Team USA was fresh off its most lopsided victory over Europe at Whistling Straits and had reason to believe they would turn the series back in their favor with such a young, powerful squad. Jordan Spieth already was looking ahead as he celebrated that autumn evening in Wisconsin.
“If we play like we did this week, the score will look the same over there,” he said.
Tommy Fleetwood of England recalled how much it burned to see the Americans celebrate, speaking as if he could still smell the smoke from Xander Schauffele’s victory cigar mixed with the spray of champagne.
“All of us stood there and thought, ‘We want to get our chance back,’” Fleetwood said. “The flight on the way home, we were all a little tender and hungover, but we were already planning what we can do better at the next Ryder Cup to bring it back.”
The 45th Ryder Cup starts Sept. 29 at Marco Simone between two teams that don’t look the same from two years ago.
Some of that is a product of age — Europe had four players in their 40s. A lot of it is a product of eight players from the last Ryder Cup who defected to Saudi-funded LIV Golf, which kept Europeans off their team and set the bar extremely high for any Americans to return.
Brooks Koepka is the only LIV Golf player to make it back, and it took a PGA Championship title and a runner-up in the Masters for that to happen.
What hasn’t changed is the history against the Americans.
Five players on the U.S. team, including world No. 1 Scottie Scheffler, were not even born the last time the Americans won a Ryder Cup on European soil. That was in 1993 at The Belfry, when Ryder Cup rookie Davis Love III made the cup-clinching putt. Love is now a 59-year-old assistant captain.
“It’s really wild,” Scheffler said of the six straight road losses with teams that were stacked with Hall of Fame players like Tiger Woods and Phil Mickelson, major champions like Love, Spieth and Dustin Johnson. “Such great players. Just proves how difficult it is. But we’ve got a lot of fresh blood on the team this year. Only a handful of guys have played over there. I like our chances. Ignorance is bliss.”
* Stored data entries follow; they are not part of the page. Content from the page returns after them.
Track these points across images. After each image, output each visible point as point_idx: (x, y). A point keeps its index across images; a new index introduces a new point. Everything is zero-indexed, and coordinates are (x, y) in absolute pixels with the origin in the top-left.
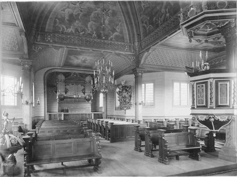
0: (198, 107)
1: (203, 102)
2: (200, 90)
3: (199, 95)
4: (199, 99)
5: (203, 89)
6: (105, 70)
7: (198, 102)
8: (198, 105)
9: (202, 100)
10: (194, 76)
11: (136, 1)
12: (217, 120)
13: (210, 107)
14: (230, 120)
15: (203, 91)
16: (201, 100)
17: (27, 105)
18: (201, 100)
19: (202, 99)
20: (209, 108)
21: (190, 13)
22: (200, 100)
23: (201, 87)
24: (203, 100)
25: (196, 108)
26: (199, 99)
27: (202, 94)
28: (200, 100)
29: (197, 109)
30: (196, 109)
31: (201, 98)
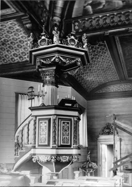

Even so, it’s tough to ignore 30 years of history, which suggests this is more than a coincidence or one team making a few more putts.
Europe prefers to set up the golf course to their strengths — thick rough to put a premium on accuracy, slightly slower greens to allow for more aggressive putts.
And then there’s the small matter of fans. The gallery was one-sided at Whistling Straits because of travel restrictions still in place from the COVID-19 pandemic. The volume at the Ryder Cup is unlike anything in golf, from the first tee to the 18th green, from the opening match on Friday morning to the final singles match on Sunday afternoon. It never ends.